[A run of entries]
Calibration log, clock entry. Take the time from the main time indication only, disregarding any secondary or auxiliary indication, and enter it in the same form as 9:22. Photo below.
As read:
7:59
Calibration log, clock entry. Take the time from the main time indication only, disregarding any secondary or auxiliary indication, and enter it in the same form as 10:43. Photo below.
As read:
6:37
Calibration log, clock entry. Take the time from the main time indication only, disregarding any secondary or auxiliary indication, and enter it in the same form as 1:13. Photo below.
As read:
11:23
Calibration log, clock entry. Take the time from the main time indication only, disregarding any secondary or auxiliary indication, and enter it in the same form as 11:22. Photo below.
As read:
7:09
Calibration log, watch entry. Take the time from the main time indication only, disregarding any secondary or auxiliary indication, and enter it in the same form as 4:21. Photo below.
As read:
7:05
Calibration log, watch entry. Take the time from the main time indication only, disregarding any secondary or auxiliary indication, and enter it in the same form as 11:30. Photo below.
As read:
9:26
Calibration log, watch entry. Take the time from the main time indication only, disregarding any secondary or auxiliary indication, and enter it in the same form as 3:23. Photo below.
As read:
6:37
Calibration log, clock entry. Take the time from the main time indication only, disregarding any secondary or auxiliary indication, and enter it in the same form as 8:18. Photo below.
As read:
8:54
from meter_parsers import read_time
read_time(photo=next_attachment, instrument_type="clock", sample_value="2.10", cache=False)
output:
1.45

What is being asked
Put every line of all the entries above into a numbered list, leaving out any blank lines.

Solution to the exercise
1. Calibration log, clock entry. Take the time from the main time indication only, disregarding any secondary or auxiliary indication, and enter it in the same form as 9:22. Photo below.
2. As read:
3. 7:59
4. Calibration log, clock entry. Take the time from the main time indication only, disregarding any secondary or auxiliary indication, and enter it in the same form as 10:43. Photo below.
5. As read:
6. 6:37
7. Calibration log, clock entry. Take the time from the main time indication only, disregarding any secondary or auxiliary indication, and enter it in the same form as 1:13. Photo below.
8. As read:
9. 11:23
10. Calibration log, clock entry. Take the time from the main time indication only, disregarding any secondary or auxiliary indication, and enter it in the same form as 11:22. Photo below.
11. As read:
12. 7:09
13. Calibration log, watch entry. Take the time from the main time indication only, disregarding any secondary or auxiliary indication, and enter it in the same form as 4:21. Photo below.
14. As read:
15. 7:05
16. Calibration log, watch entry. Take the time from the main time indication only, disregarding any secondary or auxiliary indication, and enter it in the same form as 11:30. Photo below.
17. As read:
18. 9:26
19. Calibration log, watch entry. Take the time from the main time indication only, disregarding any secondary or auxiliary indication, and enter it in the same form as 3:23. Photo below.
20. As read:
21. 6:37
22. Calibration log, clock entry. Take the time from the main time indication only, disregarding any secondary or auxiliary indication, and enter it in the same form as 8:18. Photo below.
23. As read:
24. 8:54
25. from meter_parsers import read_time
26. read_time(photo=next_attachment, instrument_type="clock", sample_value="2.10", cache=False)
27. output:
28. 1.45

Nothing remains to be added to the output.